Il s'agit de la libération d'autres otages
Il s'agit de Yocheved Lifshitz, 85 ans, et Nurit Cooper, 79 ans, je deux otages libérés. Et l’espoir est que le Hamas sera bientôt convaincu de laisser partir d’autres personnes. Selon diverses sources, une négociation très délicate et difficile est en cours pour la libération "imminente" par les miliciens de au moins 50 prisonniers dotés de la double nationalité, qui seraient libérés du côté égyptien de Rafah pour être renvoyés dans leurs ambassades respectives.

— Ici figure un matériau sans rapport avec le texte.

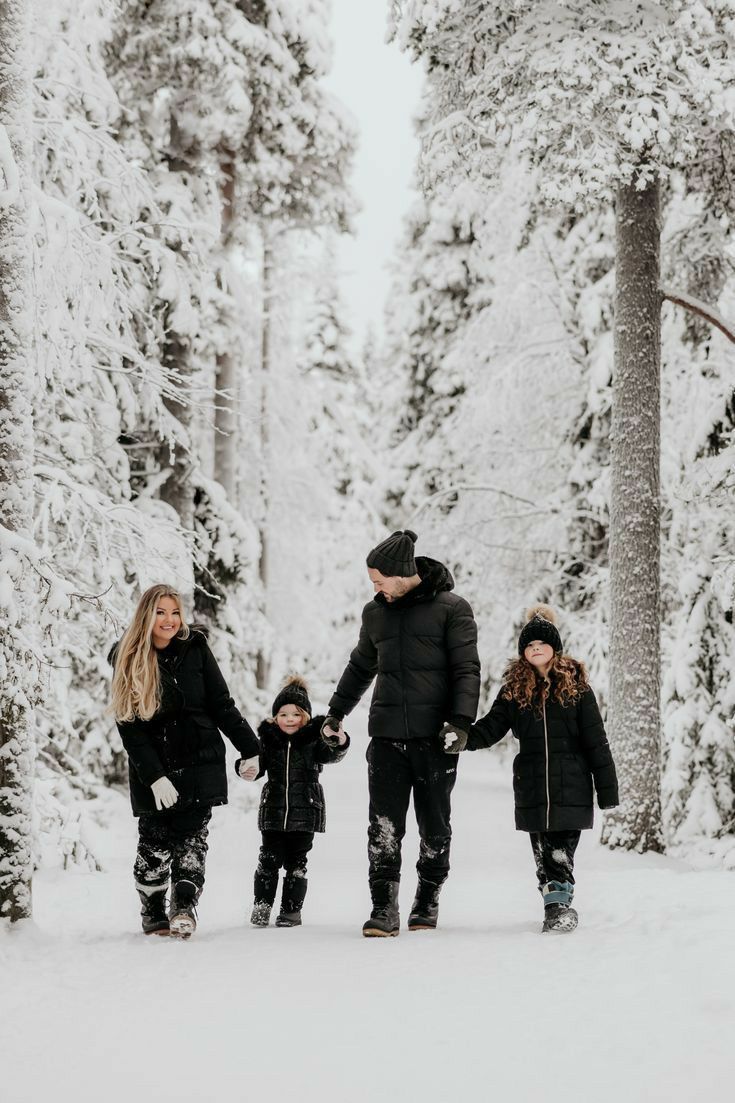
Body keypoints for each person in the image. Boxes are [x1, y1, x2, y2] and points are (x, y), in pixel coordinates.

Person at [323, 529, 480, 937]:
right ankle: (383, 907)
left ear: (399, 573)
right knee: (383, 825)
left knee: (435, 823)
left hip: (436, 738)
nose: (374, 587)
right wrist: (336, 712)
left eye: (378, 579)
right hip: (387, 737)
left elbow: (467, 669)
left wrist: (461, 722)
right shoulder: (375, 614)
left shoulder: (452, 609)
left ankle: (427, 897)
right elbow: (361, 666)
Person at [444, 604, 619, 933]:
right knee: (544, 852)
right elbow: (492, 727)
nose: (535, 649)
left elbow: (597, 742)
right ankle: (555, 905)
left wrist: (607, 789)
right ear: (523, 652)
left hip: (573, 784)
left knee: (559, 852)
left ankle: (558, 907)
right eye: (529, 645)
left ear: (555, 648)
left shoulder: (578, 689)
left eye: (541, 644)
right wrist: (463, 739)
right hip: (533, 784)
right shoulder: (514, 690)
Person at [110, 583, 259, 939]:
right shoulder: (127, 658)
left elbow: (221, 703)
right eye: (160, 612)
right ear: (146, 616)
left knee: (192, 840)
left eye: (175, 612)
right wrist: (156, 776)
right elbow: (130, 728)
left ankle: (184, 908)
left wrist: (250, 748)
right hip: (155, 769)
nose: (170, 620)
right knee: (154, 846)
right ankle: (152, 909)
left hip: (199, 761)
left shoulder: (196, 648)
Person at [238, 675, 349, 928]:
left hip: (305, 811)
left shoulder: (314, 740)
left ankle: (290, 911)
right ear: (275, 717)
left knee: (297, 862)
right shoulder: (269, 740)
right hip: (274, 812)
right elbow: (256, 764)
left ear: (306, 717)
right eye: (284, 714)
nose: (290, 719)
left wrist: (340, 741)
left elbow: (332, 754)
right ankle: (262, 906)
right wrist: (246, 767)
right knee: (268, 858)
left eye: (296, 714)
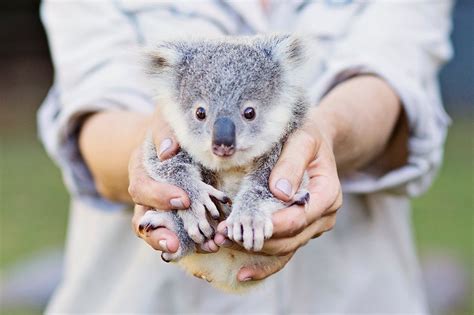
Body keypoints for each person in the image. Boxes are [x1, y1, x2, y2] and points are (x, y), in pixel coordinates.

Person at [39, 1, 453, 313]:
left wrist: (321, 136)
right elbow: (93, 116)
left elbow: (393, 79)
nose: (223, 140)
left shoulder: (289, 105)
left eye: (251, 114)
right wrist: (162, 168)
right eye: (199, 114)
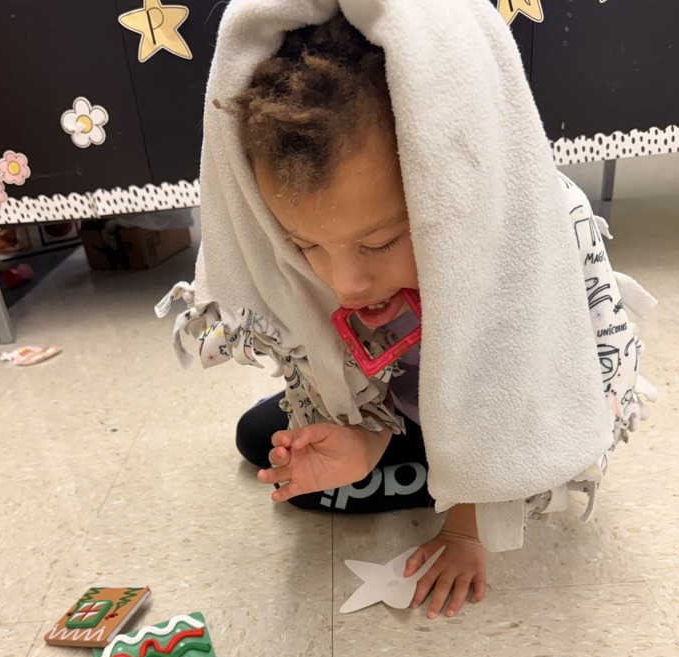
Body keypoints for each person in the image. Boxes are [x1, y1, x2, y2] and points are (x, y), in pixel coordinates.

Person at [158, 0, 656, 619]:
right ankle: (420, 456)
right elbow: (327, 351)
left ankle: (467, 475)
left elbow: (524, 384)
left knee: (504, 466)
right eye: (305, 246)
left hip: (528, 403)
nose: (345, 282)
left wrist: (468, 529)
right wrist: (363, 436)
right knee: (263, 442)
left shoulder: (534, 223)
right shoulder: (325, 265)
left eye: (379, 242)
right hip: (412, 398)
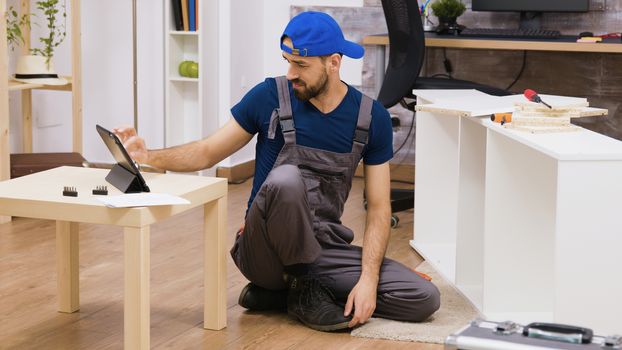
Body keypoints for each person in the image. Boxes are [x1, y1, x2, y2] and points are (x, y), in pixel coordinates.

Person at [114, 11, 440, 332]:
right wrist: (147, 156)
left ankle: (285, 293)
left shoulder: (371, 119)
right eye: (287, 61)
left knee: (423, 297)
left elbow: (381, 208)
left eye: (300, 64)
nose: (291, 73)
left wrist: (368, 282)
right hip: (262, 251)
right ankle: (297, 286)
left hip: (322, 248)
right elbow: (206, 152)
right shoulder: (269, 96)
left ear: (334, 62)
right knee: (287, 178)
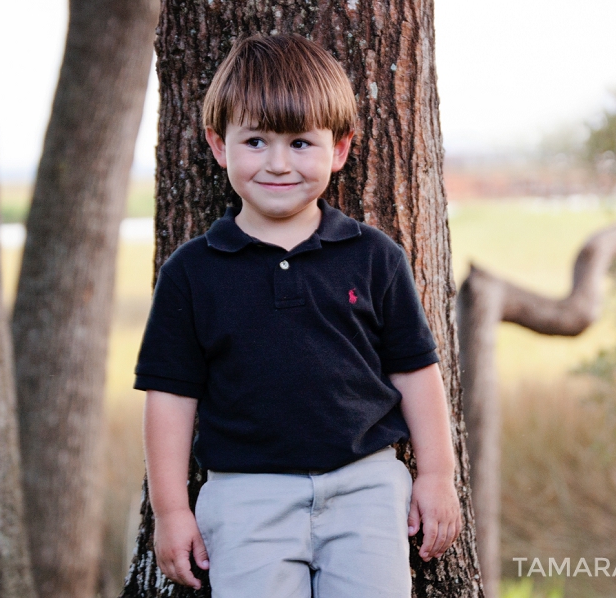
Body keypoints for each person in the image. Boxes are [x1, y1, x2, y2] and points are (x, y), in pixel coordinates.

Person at [134, 33, 461, 598]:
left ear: (339, 149)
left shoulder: (374, 256)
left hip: (366, 488)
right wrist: (170, 510)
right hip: (244, 497)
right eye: (256, 141)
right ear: (219, 145)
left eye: (301, 143)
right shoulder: (192, 272)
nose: (279, 163)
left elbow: (415, 371)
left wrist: (436, 476)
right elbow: (169, 396)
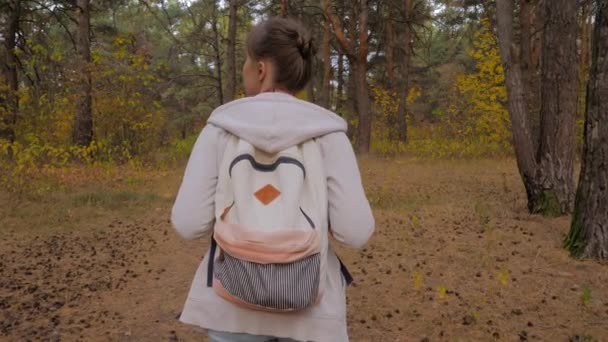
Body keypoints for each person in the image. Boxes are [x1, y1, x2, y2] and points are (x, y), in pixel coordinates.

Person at [171, 17, 374, 342]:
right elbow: (356, 231)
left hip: (231, 311)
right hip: (312, 314)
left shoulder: (220, 131)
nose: (245, 70)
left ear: (261, 69)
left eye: (246, 62)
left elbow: (187, 223)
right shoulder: (329, 137)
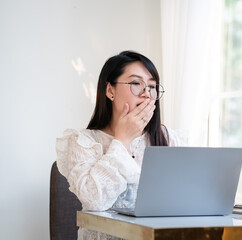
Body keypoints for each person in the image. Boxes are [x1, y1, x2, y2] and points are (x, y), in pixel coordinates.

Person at [56, 51, 186, 240]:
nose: (146, 94)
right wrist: (122, 140)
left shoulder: (170, 139)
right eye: (135, 83)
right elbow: (93, 201)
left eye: (151, 86)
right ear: (110, 91)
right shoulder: (83, 142)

L'opération au sol est reportée
Afin de laisser le temps aux négociations, l'opération terrestre annoncée à plusieurs reprises par Israël continue d'être reportée. La demande d'attente viendrait directement du président des États-Unis, Joe Biden, qui ne veut pas risquer de bloquer la sortie des otages étrangers de Gaza (à la demande des États-Unis et grâce à la médiation du Qatar et de l'Égypte), ni compromettre l'entrée de l'aide humanitaire - un troisième convoi est entré - destinée à la population de la Bande. Comme principale cause du report de l'invasion, la radio militaire israélienne a cité la nécessité de attendre l'arrivée des renforts américains dans la zone. Les Etats-Unis ont essentiellement fait part à Israël de leur intention de déployer d'autres forces suite aux menaces iraniennes d'agir « sur différents fronts ». L'administration Biden - opposée à un cessez-le-feu maintenant parce que "cela ne profiterait qu'au Hamas" - a entre-temps envoyé unn Général de marine et autres officiers en tant que conseillers pour les prochaines opérations, également sur la base de l'expérience acquise dans la bataille contre l'Etat islamique à Mossoul.
Dans ce contexte, les tirs de roquettes continuent de Gaza ainsi que celui du Hezbollah dans le nord d'Israël et, en parallèle, on constate une augmentation marquée des raids aériens juifs.
Aussi L’Iran ne montre aucun signe de diminution des tensions: Après l'intimidation de dimanche, le commandant en second des Pasdarans, Ali Fadavi, a menacé d'une attaque directe de Téhéran contre Israël, désignant la ville de Haïfa comme cible. Tandis que les États-Unis accusent à leur tour le régime des ayatollahs de « faciliter » les attaques contre des bases américaines au Moyen-Orient par diverses milices chiites.
Trois ministres israéliens s'apprêtent à démissionner contre Netanyahu
Pendant ce temps, la controverse politique en Israël continue. Les journaux locaux font état de profonds désaccords internes au sein du gouvernement. Selon les rumeurs du moins trois ministres ils seraient prêts à démissionner pour forcer le Premier ministre à assumer ses responsabilités dans l'attentat du Hamas du 7 octobre.